» **Stored data**
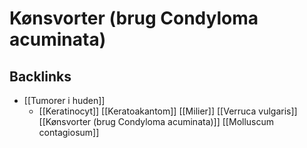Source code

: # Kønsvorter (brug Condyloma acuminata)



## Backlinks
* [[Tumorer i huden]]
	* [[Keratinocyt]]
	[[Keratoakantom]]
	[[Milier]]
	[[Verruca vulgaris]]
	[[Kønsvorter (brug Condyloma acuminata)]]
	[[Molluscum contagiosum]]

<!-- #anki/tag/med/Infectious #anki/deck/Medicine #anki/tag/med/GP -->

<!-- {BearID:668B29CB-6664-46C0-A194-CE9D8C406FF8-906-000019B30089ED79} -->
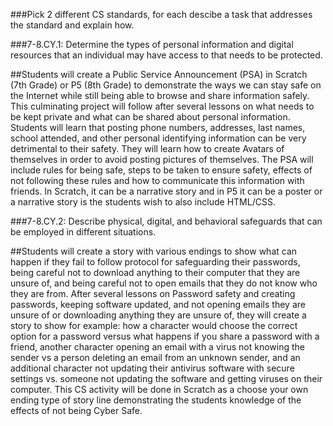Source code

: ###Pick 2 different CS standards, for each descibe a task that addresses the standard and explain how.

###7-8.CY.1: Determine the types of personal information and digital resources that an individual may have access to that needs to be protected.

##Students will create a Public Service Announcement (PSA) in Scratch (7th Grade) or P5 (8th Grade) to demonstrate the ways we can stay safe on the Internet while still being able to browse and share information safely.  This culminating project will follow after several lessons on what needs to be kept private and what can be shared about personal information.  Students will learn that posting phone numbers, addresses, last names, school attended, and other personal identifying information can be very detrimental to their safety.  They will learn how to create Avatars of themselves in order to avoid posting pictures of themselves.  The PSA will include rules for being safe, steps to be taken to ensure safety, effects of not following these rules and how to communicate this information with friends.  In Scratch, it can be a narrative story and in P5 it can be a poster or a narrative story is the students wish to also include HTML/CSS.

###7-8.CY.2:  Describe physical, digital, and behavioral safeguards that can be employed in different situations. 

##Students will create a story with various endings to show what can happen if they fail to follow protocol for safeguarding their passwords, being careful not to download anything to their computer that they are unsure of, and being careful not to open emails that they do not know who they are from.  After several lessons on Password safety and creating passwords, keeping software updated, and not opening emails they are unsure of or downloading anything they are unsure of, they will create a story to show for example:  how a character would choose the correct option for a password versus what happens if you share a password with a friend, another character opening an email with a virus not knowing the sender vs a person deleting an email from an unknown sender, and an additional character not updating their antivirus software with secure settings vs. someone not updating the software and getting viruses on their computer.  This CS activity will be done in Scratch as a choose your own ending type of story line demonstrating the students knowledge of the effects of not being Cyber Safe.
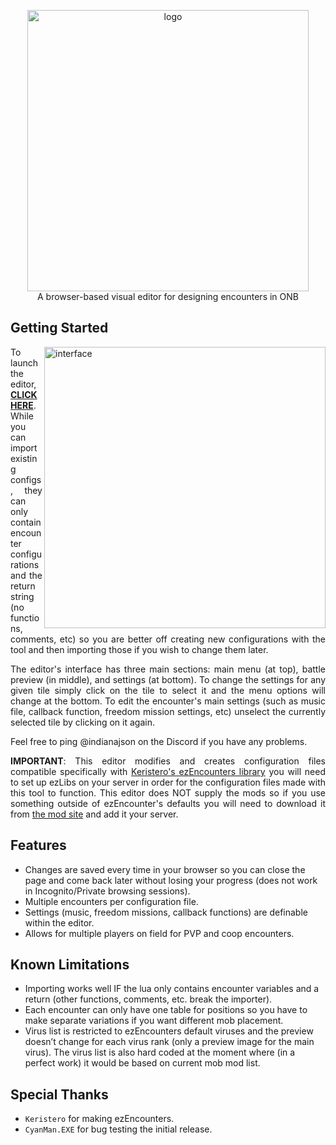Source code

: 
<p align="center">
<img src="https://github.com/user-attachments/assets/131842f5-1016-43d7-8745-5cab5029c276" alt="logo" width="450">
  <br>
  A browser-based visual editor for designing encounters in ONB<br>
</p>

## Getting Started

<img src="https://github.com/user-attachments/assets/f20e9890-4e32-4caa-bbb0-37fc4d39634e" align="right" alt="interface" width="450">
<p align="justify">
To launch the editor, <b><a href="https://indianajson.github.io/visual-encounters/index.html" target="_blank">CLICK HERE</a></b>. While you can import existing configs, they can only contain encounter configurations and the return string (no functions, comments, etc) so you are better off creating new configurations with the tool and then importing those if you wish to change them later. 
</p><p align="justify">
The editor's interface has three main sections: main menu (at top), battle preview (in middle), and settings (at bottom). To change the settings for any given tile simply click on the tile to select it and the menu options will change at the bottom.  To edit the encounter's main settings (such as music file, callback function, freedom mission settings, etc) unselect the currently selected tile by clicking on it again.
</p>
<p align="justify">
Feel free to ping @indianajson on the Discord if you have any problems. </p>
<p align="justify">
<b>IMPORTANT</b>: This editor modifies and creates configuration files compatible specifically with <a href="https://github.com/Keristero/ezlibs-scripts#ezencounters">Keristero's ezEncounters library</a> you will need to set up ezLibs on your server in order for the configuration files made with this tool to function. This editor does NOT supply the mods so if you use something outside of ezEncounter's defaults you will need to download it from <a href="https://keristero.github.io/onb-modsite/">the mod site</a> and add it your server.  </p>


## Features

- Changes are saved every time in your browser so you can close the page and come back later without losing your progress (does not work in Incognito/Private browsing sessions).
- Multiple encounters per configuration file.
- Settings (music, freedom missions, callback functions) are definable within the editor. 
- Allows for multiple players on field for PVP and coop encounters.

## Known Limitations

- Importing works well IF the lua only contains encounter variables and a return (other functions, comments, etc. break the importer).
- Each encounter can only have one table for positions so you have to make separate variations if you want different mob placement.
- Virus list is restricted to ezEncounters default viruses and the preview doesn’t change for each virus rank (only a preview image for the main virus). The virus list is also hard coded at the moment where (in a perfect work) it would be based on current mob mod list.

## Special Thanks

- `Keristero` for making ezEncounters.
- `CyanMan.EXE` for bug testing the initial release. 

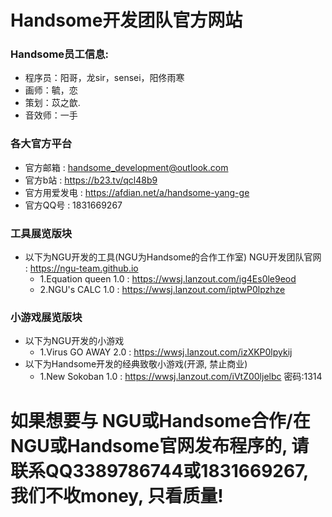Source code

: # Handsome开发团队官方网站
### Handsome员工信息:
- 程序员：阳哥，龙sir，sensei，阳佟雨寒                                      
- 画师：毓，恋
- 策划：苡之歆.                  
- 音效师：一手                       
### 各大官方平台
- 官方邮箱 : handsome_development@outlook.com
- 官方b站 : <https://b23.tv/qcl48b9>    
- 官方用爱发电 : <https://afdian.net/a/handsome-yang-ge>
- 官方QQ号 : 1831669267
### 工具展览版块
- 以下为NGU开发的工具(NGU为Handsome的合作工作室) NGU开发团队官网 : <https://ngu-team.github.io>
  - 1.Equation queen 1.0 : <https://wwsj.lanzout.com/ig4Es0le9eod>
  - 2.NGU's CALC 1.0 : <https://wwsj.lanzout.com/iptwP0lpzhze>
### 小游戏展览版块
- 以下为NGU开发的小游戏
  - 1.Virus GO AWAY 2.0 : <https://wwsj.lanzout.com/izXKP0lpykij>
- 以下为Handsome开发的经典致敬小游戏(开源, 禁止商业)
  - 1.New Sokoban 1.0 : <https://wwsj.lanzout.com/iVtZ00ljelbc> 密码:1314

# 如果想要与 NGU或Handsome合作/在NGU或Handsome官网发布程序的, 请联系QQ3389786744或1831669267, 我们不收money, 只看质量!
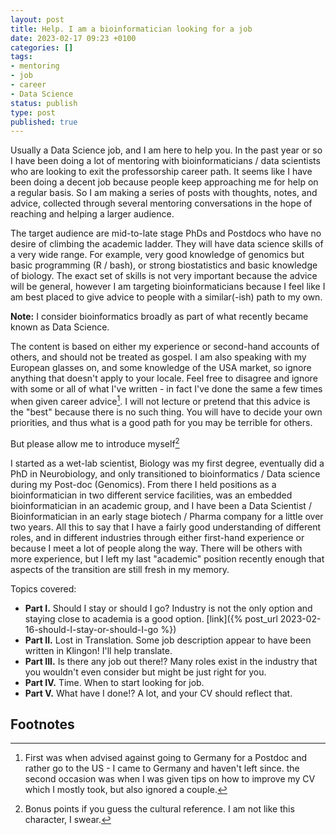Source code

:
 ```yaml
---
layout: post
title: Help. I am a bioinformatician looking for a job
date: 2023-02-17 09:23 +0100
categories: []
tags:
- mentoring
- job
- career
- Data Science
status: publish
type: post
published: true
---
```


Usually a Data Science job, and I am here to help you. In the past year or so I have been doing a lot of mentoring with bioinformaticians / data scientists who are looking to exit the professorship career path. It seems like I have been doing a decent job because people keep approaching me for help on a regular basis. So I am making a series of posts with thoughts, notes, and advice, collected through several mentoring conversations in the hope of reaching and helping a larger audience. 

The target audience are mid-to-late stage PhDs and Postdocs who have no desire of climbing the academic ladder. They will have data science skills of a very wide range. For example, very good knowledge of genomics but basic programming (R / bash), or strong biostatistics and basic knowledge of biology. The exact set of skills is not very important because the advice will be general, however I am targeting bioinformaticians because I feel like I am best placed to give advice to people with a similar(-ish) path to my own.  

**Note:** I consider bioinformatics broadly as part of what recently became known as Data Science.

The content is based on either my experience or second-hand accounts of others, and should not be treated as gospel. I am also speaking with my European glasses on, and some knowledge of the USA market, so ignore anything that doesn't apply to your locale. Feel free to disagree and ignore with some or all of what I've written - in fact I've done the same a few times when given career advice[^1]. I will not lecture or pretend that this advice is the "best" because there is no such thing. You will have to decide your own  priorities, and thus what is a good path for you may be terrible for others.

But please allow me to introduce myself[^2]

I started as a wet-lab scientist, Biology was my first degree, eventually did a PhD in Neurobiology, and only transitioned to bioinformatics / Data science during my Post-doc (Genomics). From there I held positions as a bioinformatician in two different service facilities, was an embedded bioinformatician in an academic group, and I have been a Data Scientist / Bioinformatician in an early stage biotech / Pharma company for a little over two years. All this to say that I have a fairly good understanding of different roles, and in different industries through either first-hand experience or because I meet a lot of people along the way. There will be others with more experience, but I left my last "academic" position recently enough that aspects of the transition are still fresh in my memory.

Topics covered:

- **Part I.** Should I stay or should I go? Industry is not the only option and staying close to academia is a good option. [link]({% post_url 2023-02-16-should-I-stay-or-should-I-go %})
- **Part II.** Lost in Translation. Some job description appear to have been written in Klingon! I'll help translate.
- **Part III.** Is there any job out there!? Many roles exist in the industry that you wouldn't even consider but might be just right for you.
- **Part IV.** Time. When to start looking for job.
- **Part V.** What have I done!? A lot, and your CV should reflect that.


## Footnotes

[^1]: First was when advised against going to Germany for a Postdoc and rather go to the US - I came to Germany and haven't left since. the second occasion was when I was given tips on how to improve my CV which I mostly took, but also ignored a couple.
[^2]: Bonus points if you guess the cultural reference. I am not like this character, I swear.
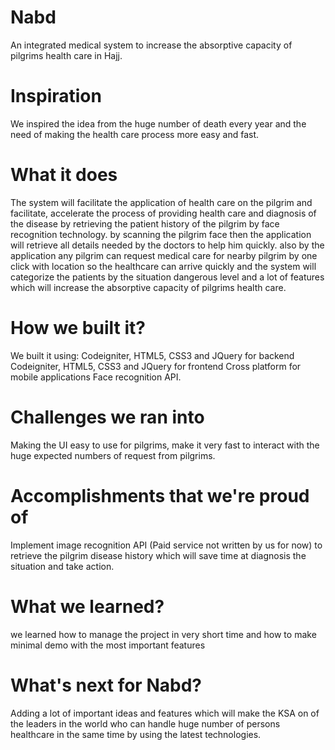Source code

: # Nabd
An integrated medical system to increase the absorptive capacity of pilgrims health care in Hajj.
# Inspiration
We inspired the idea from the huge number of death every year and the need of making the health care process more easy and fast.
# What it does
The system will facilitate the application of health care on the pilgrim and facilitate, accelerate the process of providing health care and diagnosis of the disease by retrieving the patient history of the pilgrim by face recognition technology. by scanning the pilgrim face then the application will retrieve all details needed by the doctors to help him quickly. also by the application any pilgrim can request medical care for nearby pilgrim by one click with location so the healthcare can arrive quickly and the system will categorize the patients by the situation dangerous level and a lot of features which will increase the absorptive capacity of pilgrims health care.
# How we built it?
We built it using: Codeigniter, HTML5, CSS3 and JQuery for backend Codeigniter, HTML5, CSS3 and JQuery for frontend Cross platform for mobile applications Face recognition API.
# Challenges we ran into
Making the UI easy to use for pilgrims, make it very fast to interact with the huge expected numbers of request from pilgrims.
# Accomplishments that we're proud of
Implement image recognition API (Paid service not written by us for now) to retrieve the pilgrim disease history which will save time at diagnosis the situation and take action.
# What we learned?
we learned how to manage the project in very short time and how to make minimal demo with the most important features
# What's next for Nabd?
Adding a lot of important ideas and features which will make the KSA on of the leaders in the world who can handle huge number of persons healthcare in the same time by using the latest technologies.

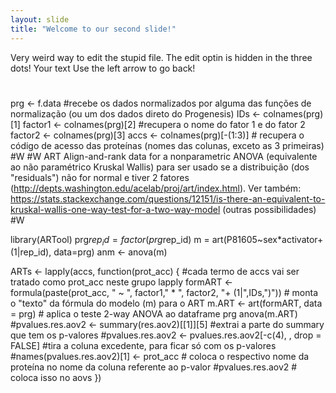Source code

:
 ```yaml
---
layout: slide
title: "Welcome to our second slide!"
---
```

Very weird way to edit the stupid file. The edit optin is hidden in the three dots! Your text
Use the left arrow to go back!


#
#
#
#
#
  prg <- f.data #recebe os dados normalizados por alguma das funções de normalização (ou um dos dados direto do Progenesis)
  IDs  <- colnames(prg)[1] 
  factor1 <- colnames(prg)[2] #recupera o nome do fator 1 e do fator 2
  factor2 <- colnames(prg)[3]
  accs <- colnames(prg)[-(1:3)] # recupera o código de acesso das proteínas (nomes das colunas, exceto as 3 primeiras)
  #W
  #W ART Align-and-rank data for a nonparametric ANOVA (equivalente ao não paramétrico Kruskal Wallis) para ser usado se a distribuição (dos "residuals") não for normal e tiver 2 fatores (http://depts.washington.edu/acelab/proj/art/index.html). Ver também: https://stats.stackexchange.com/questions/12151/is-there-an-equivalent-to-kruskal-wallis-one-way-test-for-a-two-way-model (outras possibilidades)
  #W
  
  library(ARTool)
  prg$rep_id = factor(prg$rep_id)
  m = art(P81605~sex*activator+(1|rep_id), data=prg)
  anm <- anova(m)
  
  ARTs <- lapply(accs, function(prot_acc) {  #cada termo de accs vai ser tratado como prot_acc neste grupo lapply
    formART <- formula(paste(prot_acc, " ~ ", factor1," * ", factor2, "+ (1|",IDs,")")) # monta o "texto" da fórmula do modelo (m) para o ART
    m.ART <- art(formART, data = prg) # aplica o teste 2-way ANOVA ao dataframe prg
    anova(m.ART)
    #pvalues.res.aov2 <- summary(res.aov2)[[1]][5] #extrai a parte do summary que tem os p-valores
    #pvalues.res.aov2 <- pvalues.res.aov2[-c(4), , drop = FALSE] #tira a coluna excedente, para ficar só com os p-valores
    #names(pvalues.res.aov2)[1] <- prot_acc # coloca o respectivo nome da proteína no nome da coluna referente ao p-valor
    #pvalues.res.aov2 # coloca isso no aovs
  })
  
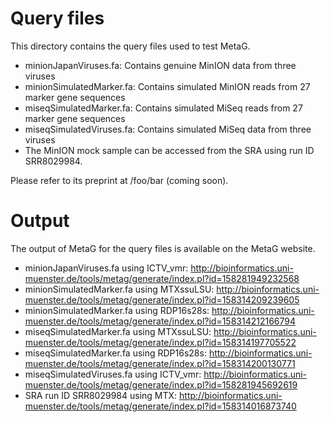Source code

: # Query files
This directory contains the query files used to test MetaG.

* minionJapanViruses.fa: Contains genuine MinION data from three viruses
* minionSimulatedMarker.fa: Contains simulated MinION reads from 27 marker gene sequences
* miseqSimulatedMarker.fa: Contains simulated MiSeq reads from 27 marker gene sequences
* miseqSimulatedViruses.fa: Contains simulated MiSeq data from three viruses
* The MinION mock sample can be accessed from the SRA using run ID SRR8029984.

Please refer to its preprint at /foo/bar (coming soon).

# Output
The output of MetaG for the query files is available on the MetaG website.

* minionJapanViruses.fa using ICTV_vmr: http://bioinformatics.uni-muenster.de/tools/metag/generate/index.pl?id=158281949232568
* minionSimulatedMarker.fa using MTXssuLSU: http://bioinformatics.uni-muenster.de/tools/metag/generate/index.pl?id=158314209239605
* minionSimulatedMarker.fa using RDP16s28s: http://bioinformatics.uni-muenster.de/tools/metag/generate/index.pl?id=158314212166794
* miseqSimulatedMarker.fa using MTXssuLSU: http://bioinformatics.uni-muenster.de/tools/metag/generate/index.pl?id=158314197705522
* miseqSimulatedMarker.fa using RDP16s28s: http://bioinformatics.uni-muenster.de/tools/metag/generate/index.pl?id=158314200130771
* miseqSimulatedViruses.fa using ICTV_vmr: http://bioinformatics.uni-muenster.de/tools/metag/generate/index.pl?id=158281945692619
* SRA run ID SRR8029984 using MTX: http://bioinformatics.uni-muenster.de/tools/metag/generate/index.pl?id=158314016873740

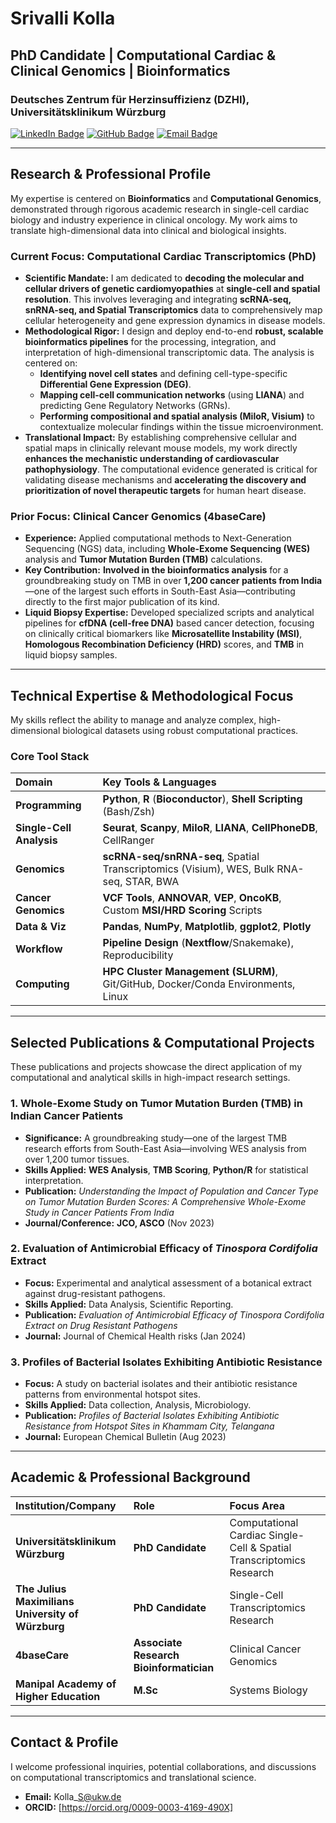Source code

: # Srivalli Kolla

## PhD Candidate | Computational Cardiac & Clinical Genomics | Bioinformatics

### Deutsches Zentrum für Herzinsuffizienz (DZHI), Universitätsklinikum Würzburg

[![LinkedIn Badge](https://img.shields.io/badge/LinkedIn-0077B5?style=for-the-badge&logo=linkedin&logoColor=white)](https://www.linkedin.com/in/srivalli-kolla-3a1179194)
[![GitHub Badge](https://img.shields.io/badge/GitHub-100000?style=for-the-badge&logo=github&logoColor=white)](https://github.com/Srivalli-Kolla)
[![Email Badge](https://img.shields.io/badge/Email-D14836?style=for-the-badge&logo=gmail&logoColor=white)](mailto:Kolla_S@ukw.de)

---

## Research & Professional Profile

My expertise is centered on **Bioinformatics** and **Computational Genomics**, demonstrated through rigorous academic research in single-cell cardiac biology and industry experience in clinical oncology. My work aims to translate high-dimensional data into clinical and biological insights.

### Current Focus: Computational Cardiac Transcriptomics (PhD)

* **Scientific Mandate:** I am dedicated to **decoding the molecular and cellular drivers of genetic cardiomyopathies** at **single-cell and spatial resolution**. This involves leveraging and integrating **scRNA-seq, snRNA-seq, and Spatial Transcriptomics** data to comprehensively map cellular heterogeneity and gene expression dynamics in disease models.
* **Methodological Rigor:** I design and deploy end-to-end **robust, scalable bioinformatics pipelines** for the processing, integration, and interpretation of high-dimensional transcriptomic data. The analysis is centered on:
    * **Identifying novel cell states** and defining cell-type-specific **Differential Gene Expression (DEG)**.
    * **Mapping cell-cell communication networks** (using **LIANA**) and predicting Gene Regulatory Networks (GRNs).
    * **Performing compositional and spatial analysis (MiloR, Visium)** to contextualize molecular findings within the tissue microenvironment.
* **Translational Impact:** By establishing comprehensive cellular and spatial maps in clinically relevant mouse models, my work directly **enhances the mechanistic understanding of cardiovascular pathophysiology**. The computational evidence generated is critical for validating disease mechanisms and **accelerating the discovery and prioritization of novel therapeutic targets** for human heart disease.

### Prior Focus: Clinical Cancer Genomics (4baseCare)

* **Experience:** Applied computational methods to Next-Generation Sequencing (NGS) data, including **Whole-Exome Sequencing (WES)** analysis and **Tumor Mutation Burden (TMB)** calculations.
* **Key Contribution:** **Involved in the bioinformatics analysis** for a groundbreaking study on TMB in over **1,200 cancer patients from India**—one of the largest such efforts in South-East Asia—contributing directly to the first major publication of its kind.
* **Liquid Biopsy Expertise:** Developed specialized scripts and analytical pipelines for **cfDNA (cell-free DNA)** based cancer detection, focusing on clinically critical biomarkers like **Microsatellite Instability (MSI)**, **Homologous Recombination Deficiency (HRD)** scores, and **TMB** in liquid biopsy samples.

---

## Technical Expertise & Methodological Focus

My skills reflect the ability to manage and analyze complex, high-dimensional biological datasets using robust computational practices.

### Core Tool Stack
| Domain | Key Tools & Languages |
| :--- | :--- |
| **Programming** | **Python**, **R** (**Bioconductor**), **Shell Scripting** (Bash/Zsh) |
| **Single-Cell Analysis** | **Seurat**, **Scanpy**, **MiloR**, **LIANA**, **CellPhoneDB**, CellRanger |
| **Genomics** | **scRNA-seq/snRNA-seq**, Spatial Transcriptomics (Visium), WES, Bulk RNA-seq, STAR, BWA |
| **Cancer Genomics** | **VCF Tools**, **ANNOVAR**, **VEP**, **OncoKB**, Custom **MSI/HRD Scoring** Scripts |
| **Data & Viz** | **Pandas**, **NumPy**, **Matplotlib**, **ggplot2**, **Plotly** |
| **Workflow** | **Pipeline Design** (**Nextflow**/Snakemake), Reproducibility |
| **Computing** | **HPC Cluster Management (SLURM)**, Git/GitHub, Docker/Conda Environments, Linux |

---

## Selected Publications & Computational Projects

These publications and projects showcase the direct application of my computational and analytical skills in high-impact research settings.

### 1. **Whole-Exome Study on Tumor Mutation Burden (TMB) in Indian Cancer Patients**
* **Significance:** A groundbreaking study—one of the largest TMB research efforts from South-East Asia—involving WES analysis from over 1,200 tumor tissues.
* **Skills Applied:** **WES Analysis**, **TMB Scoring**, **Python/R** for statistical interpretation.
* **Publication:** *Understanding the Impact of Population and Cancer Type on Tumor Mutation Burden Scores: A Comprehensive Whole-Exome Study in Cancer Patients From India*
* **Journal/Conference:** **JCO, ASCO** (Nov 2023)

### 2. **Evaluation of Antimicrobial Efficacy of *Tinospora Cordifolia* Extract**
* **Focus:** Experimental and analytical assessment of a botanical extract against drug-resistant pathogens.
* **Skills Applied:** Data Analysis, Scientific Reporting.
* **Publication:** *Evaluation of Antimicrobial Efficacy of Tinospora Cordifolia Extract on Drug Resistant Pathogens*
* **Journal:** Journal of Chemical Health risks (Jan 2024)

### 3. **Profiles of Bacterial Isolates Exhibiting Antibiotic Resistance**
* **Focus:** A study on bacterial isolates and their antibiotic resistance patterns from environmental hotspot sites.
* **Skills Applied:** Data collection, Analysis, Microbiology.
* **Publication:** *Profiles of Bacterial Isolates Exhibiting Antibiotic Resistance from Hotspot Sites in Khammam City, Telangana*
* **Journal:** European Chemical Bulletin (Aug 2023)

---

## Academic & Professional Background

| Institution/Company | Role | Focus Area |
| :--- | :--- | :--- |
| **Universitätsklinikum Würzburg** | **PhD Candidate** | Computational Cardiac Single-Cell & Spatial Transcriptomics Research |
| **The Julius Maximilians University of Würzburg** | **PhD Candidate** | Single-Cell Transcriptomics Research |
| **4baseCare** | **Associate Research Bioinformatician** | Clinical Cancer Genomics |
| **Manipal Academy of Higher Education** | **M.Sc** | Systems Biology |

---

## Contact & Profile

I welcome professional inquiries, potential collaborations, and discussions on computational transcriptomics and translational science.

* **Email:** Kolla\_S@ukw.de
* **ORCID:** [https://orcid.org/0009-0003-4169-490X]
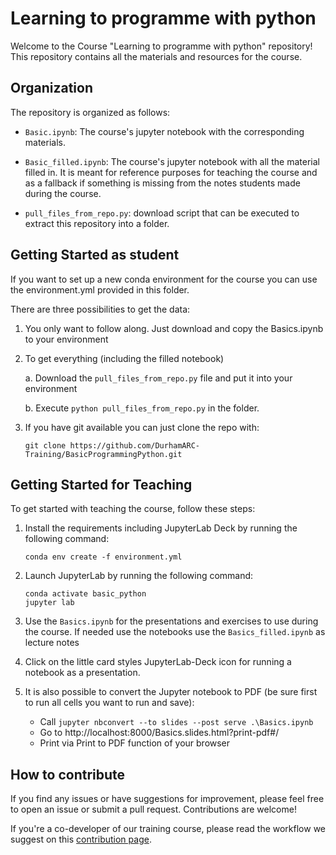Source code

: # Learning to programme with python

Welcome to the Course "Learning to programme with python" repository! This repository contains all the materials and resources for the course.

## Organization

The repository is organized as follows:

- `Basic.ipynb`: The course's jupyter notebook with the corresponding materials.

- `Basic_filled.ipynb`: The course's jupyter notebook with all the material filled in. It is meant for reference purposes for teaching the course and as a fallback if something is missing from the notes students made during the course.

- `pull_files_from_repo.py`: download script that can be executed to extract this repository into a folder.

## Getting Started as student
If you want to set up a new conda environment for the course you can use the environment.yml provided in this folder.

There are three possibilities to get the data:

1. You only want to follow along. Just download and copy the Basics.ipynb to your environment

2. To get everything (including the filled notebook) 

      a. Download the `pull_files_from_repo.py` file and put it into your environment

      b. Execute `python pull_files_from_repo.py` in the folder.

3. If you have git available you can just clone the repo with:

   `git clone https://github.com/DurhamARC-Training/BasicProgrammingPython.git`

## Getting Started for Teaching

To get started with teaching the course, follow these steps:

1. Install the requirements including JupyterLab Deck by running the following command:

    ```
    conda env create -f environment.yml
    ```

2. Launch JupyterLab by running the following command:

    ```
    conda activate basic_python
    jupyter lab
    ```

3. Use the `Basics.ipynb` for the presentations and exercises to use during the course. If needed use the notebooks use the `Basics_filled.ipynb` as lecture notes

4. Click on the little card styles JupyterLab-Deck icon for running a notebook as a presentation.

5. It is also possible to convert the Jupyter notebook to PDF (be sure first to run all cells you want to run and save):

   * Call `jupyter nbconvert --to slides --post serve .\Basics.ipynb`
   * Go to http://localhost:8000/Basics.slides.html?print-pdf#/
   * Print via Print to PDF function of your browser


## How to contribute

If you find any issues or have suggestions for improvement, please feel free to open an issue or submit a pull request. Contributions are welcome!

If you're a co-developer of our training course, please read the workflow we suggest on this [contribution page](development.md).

» **Problem statement**
All lines from the first in the listing above to the line containing "<!-- #anki/tag/med/Infectious #anki/deck/Medicine", inclusive, go in the output exactly as they are; no pictures go in.

» **Expected output**
Source code

: # Kønsvorter (brug Condyloma acuminata)



## Backlinks
* [[Tumorer i huden]]
	* [[Keratinocyt]]
	[[Keratoakantom]]
	[[Milier]]
	[[Verruca vulgaris]]
	[[Kønsvorter (brug Condyloma acuminata)]]
	[[Molluscum contagiosum]]

<!-- #anki/tag/med/Infectious #anki/deck/Medicine #anki/tag/med/GP -->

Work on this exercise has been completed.